__Obiettivo dell'esercizio__:
Elenca tutti gli artisti e i gruppi musicali nominati nel testo citato più sotto.

__Testo citato__:

....................

Ecco fu proprio grazie a Mike Oldfield e a un suo brano , Five miles out, uscito l'anno prima del suo megasuccesso mondiale Moonlight shadow ( forse un'altra delle mie canzoni vergogna ma era ed è troppo bella , come To France , dell'anno successivo) che scoprì quale era la mia vera vocazione musicale.
Nel break centrale di quel brano c'è una parte suonata con chitarra distorta e un riff pesantissimo che mi ha fatto capire quale era il tipo di musica che cercavo.
E poi qualche mese dopo arrivò Made in Japan dei Deep Purple, comprato in cassetta a una di quelle feste patronali in cui c'erano le bancarelle di noccioline, liquirizie e accanto quello che vendeva le cassette, da Fausto Papetti ai Deep Purple, appunto.

....................

__Dati disponibili__:
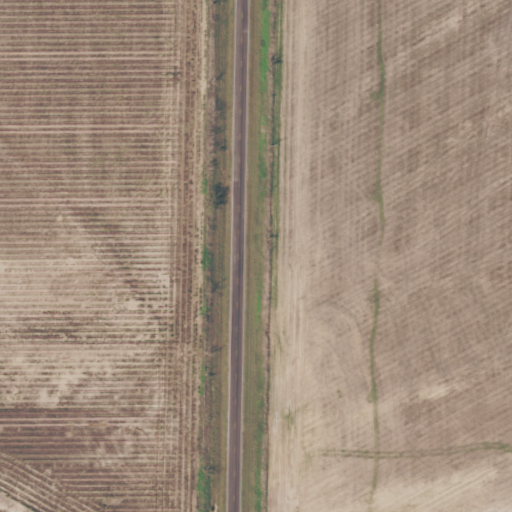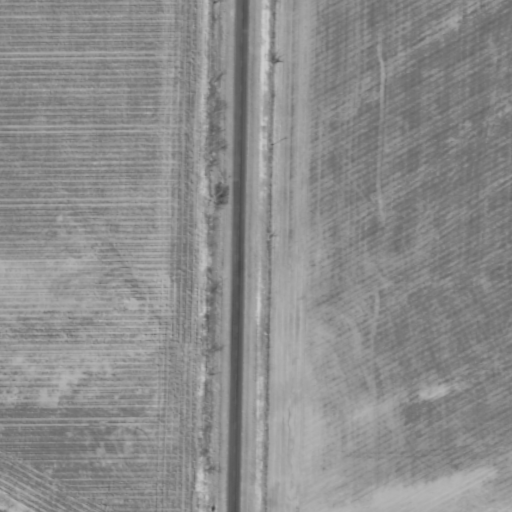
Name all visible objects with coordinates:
road: (239, 256)
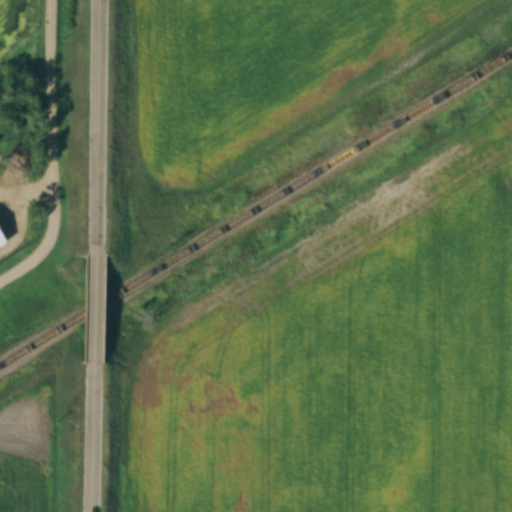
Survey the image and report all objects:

....................

__Soluzione del problema__:
Mike Oldfield, Deep Purple, Fausto Papetti.